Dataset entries
________________________

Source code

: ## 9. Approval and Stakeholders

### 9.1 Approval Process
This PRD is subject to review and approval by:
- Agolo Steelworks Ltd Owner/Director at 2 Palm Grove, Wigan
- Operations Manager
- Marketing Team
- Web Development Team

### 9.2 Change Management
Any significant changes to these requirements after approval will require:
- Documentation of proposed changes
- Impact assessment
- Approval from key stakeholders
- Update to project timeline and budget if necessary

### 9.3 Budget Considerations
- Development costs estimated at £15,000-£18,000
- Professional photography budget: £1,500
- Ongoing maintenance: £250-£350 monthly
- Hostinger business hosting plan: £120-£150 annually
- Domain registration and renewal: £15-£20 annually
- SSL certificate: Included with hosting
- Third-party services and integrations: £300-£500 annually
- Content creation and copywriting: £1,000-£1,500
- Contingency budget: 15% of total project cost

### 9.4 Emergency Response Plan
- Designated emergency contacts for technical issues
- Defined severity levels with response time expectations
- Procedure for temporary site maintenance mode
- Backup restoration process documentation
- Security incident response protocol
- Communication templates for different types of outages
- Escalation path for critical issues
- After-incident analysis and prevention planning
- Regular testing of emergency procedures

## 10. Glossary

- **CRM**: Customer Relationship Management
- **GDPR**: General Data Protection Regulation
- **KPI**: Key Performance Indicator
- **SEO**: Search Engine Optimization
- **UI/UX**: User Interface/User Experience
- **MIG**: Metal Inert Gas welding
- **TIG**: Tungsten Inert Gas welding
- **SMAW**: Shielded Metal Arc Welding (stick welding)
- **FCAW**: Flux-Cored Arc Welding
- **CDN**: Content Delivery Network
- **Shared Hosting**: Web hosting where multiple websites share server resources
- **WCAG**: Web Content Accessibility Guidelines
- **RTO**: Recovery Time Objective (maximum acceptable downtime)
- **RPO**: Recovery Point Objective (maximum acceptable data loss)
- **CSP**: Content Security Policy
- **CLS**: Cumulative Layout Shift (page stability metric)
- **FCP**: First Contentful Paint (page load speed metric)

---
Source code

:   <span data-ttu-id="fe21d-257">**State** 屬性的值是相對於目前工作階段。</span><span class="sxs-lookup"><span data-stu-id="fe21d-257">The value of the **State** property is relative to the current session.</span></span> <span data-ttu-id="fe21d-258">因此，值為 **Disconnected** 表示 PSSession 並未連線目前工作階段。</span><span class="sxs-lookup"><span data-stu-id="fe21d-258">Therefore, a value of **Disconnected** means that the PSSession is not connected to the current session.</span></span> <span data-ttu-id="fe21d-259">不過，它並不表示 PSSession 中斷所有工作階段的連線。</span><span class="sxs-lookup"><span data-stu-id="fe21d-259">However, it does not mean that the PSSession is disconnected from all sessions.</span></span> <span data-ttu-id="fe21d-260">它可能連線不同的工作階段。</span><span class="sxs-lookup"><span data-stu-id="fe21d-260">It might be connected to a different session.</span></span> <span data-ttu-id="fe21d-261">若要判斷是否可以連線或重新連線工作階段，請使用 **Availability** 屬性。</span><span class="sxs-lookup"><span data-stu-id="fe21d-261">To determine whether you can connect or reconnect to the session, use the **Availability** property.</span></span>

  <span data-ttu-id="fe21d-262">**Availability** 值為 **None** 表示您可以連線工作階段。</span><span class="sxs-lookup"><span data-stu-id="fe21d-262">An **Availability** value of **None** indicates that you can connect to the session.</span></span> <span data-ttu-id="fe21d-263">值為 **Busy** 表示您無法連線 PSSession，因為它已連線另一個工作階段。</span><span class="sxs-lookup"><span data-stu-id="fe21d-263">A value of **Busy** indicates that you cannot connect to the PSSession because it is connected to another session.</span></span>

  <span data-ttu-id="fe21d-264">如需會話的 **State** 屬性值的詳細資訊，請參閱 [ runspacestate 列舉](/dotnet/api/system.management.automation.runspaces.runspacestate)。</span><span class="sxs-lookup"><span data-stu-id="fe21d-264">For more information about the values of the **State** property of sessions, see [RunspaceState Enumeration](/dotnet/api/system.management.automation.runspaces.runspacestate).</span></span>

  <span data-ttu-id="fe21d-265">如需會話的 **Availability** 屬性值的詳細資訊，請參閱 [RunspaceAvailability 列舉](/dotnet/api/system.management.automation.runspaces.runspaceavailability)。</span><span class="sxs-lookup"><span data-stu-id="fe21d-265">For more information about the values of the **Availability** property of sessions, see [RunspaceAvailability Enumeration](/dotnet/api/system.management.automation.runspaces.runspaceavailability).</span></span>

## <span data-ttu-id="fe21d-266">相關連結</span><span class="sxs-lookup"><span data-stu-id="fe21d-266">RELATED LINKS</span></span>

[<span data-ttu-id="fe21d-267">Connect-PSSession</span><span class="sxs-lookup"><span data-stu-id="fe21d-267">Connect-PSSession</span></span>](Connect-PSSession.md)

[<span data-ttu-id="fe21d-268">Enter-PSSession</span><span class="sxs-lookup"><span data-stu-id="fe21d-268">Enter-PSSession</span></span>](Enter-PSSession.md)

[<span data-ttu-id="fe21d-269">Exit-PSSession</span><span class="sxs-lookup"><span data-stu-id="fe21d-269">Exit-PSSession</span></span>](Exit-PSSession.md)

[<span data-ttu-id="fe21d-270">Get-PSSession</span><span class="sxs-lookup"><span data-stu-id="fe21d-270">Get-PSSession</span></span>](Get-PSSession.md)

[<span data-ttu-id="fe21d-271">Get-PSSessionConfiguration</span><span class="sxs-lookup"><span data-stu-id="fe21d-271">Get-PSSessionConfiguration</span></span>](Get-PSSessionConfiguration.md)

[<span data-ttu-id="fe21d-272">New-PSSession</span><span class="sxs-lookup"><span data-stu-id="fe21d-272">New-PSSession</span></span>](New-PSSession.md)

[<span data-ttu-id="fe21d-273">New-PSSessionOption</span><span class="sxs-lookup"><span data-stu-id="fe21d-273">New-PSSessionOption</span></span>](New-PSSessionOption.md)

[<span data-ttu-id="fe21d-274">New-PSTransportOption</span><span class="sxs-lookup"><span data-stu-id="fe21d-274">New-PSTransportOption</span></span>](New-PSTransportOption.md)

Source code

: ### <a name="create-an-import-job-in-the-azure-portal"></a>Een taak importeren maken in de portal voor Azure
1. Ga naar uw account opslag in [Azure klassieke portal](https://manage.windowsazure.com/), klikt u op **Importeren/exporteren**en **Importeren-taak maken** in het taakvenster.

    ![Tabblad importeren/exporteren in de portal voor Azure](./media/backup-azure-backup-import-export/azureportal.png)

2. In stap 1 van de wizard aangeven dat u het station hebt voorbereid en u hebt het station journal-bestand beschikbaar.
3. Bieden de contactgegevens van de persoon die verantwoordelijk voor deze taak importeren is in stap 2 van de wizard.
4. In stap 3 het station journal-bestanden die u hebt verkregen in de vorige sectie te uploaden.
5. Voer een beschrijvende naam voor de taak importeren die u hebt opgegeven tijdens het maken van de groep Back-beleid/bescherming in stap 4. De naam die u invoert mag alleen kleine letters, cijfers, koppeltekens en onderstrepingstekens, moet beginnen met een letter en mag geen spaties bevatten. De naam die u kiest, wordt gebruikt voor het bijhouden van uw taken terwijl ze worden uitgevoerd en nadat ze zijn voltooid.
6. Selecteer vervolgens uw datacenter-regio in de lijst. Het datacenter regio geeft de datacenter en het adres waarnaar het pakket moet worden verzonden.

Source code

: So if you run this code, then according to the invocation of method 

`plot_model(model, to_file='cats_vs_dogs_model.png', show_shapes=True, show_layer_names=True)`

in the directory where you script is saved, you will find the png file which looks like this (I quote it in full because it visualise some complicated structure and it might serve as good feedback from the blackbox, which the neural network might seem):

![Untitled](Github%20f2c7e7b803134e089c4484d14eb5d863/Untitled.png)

________________________

=== Instruction ===
Copy out every one of the dataset entries above, character for character.

=== Exercise solution ===
Source code

: ## 9. Approval and Stakeholders

### 9.1 Approval Process
This PRD is subject to review and approval by:
- Agolo Steelworks Ltd Owner/Director at 2 Palm Grove, Wigan
- Operations Manager
- Marketing Team
- Web Development Team

### 9.2 Change Management
Any significant changes to these requirements after approval will require:
- Documentation of proposed changes
- Impact assessment
- Approval from key stakeholders
- Update to project timeline and budget if necessary

### 9.3 Budget Considerations
- Development costs estimated at £15,000-£18,000
- Professional photography budget: £1,500
- Ongoing maintenance: £250-£350 monthly
- Hostinger business hosting plan: £120-£150 annually
- Domain registration and renewal: £15-£20 annually
- SSL certificate: Included with hosting
- Third-party services and integrations: £300-£500 annually
- Content creation and copywriting: £1,000-£1,500
- Contingency budget: 15% of total project cost

### 9.4 Emergency Response Plan
- Designated emergency contacts for technical issues
- Defined severity levels with response time expectations
- Procedure for temporary site maintenance mode
- Backup restoration process documentation
- Security incident response protocol
- Communication templates for different types of outages
- Escalation path for critical issues
- After-incident analysis and prevention planning
- Regular testing of emergency procedures

## 10. Glossary

- **CRM**: Customer Relationship Management
- **GDPR**: General Data Protection Regulation
- **KPI**: Key Performance Indicator
- **SEO**: Search Engine Optimization
- **UI/UX**: User Interface/User Experience
- **MIG**: Metal Inert Gas welding
- **TIG**: Tungsten Inert Gas welding
- **SMAW**: Shielded Metal Arc Welding (stick welding)
- **FCAW**: Flux-Cored Arc Welding
- **CDN**: Content Delivery Network
- **Shared Hosting**: Web hosting where multiple websites share server resources
- **WCAG**: Web Content Accessibility Guidelines
- **RTO**: Recovery Time Objective (maximum acceptable downtime)
- **RPO**: Recovery Point Objective (maximum acceptable data loss)
- **CSP**: Content Security Policy
- **CLS**: Cumulative Layout Shift (page stability metric)
- **FCP**: First Contentful Paint (page load speed metric)

---
Source code

:   <span data-ttu-id="fe21d-257">**State** 屬性的值是相對於目前工作階段。</span><span class="sxs-lookup"><span data-stu-id="fe21d-257">The value of the **State** property is relative to the current session.</span></span> <span data-ttu-id="fe21d-258">因此，值為 **Disconnected** 表示 PSSession 並未連線目前工作階段。</span><span class="sxs-lookup"><span data-stu-id="fe21d-258">Therefore, a value of **Disconnected** means that the PSSession is not connected to the current session.</span></span> <span data-ttu-id="fe21d-259">不過，它並不表示 PSSession 中斷所有工作階段的連線。</span><span class="sxs-lookup"><span data-stu-id="fe21d-259">However, it does not mean that the PSSession is disconnected from all sessions.</span></span> <span data-ttu-id="fe21d-260">它可能連線不同的工作階段。</span><span class="sxs-lookup"><span data-stu-id="fe21d-260">It might be connected to a different session.</span></span> <span data-ttu-id="fe21d-261">若要判斷是否可以連線或重新連線工作階段，請使用 **Availability** 屬性。</span><span class="sxs-lookup"><span data-stu-id="fe21d-261">To determine whether you can connect or reconnect to the session, use the **Availability** property.</span></span>

  <span data-ttu-id="fe21d-262">**Availability** 值為 **None** 表示您可以連線工作階段。</span><span class="sxs-lookup"><span data-stu-id="fe21d-262">An **Availability** value of **None** indicates that you can connect to the session.</span></span> <span data-ttu-id="fe21d-263">值為 **Busy** 表示您無法連線 PSSession，因為它已連線另一個工作階段。</span><span class="sxs-lookup"><span data-stu-id="fe21d-263">A value of **Busy** indicates that you cannot connect to the PSSession because it is connected to another session.</span></span>

  <span data-ttu-id="fe21d-264">如需會話的 **State** 屬性值的詳細資訊，請參閱 [ runspacestate 列舉](/dotnet/api/system.management.automation.runspaces.runspacestate)。</span><span class="sxs-lookup"><span data-stu-id="fe21d-264">For more information about the values of the **State** property of sessions, see [RunspaceState Enumeration](/dotnet/api/system.management.automation.runspaces.runspacestate).</span></span>

  <span data-ttu-id="fe21d-265">如需會話的 **Availability** 屬性值的詳細資訊，請參閱 [RunspaceAvailability 列舉](/dotnet/api/system.management.automation.runspaces.runspaceavailability)。</span><span class="sxs-lookup"><span data-stu-id="fe21d-265">For more information about the values of the **Availability** property of sessions, see [RunspaceAvailability Enumeration](/dotnet/api/system.management.automation.runspaces.runspaceavailability).</span></span>

## <span data-ttu-id="fe21d-266">相關連結</span><span class="sxs-lookup"><span data-stu-id="fe21d-266">RELATED LINKS</span></span>

[<span data-ttu-id="fe21d-267">Connect-PSSession</span><span class="sxs-lookup"><span data-stu-id="fe21d-267">Connect-PSSession</span></span>](Connect-PSSession.md)

[<span data-ttu-id="fe21d-268">Enter-PSSession</span><span class="sxs-lookup"><span data-stu-id="fe21d-268">Enter-PSSession</span></span>](Enter-PSSession.md)

[<span data-ttu-id="fe21d-269">Exit-PSSession</span><span class="sxs-lookup"><span data-stu-id="fe21d-269">Exit-PSSession</span></span>](Exit-PSSession.md)

[<span data-ttu-id="fe21d-270">Get-PSSession</span><span class="sxs-lookup"><span data-stu-id="fe21d-270">Get-PSSession</span></span>](Get-PSSession.md)

[<span data-ttu-id="fe21d-271">Get-PSSessionConfiguration</span><span class="sxs-lookup"><span data-stu-id="fe21d-271">Get-PSSessionConfiguration</span></span>](Get-PSSessionConfiguration.md)

[<span data-ttu-id="fe21d-272">New-PSSession</span><span class="sxs-lookup"><span data-stu-id="fe21d-272">New-PSSession</span></span>](New-PSSession.md)

[<span data-ttu-id="fe21d-273">New-PSSessionOption</span><span class="sxs-lookup"><span data-stu-id="fe21d-273">New-PSSessionOption</span></span>](New-PSSessionOption.md)

[<span data-ttu-id="fe21d-274">New-PSTransportOption</span><span class="sxs-lookup"><span data-stu-id="fe21d-274">New-PSTransportOption</span></span>](New-PSTransportOption.md)

Source code

: ### <a name="create-an-import-job-in-the-azure-portal"></a>Een taak importeren maken in de portal voor Azure
1. Ga naar uw account opslag in [Azure klassieke portal](https://manage.windowsazure.com/), klikt u op **Importeren/exporteren**en **Importeren-taak maken** in het taakvenster.

    ![Tabblad importeren/exporteren in de portal voor Azure](./media/backup-azure-backup-import-export/azureportal.png)

2. In stap 1 van de wizard aangeven dat u het station hebt voorbereid en u hebt het station journal-bestand beschikbaar.
3. Bieden de contactgegevens van de persoon die verantwoordelijk voor deze taak importeren is in stap 2 van de wizard.
4. In stap 3 het station journal-bestanden die u hebt verkregen in de vorige sectie te uploaden.
5. Voer een beschrijvende naam voor de taak importeren die u hebt opgegeven tijdens het maken van de groep Back-beleid/bescherming in stap 4. De naam die u invoert mag alleen kleine letters, cijfers, koppeltekens en onderstrepingstekens, moet beginnen met een letter en mag geen spaties bevatten. De naam die u kiest, wordt gebruikt voor het bijhouden van uw taken terwijl ze worden uitgevoerd en nadat ze zijn voltooid.
6. Selecteer vervolgens uw datacenter-regio in de lijst. Het datacenter regio geeft de datacenter en het adres waarnaar het pakket moet worden verzonden.

Source code

: So if you run this code, then according to the invocation of method 

`plot_model(model, to_file='cats_vs_dogs_model.png', show_shapes=True, show_layer_names=True)`

in the directory where you script is saved, you will find the png file which looks like this (I quote it in full because it visualise some complicated structure and it might serve as good feedback from the blackbox, which the neural network might seem):

![Untitled](Github%20f2c7e7b803134e089c4484d14eb5d863/Untitled.png)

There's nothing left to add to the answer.